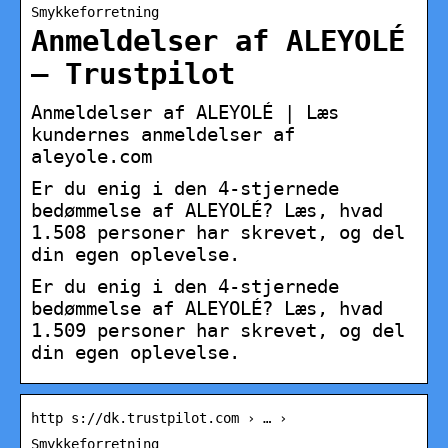
Smykkeforretning
Anmeldelser af ALEYOLÉ
– Trustpilot
Anmeldelser af ALEYOLÉ | Læs
kundernes anmeldelser af
aleyole.com
Er du enig i den 4-stjernede
bedømmelse af ALEYOLÉ? Læs, hvad
1.508 personer har skrevet, og del
din egen oplevelse.
Er du enig i den 4-stjernede
bedømmelse af ALEYOLÉ? Læs, hvad
1.509 personer har skrevet, og del
din egen oplevelse.
http s://dk.trustpilot.com › … ›
Smykkeforretning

HOW TO COMPLETE THIS TASK —
Please give the text read from the material as a JSON list of strings, one string per line and no blank lines, leaving the pictures out.

SOLUTION TO THE PROBLEM —
[
  "Smykkeforretning",
  "Anmeldelser af ALEYOLÉ",
  "– Trustpilot",
  "Anmeldelser af ALEYOLÉ | Læs",
  "kundernes anmeldelser af",
  "aleyole.com",
  "Er du enig i den 4-stjernede",
  "bedømmelse af ALEYOLÉ? Læs, hvad",
  "1.508 personer har skrevet, og del",
  "din egen oplevelse.",
  "Er du enig i den 4-stjernede",
  "bedømmelse af ALEYOLÉ? Læs, hvad",
  "1.509 personer har skrevet, og del",
  "din egen oplevelse.",
  "http s://dk.trustpilot.com › … ›",
  "Smykkeforretning"
]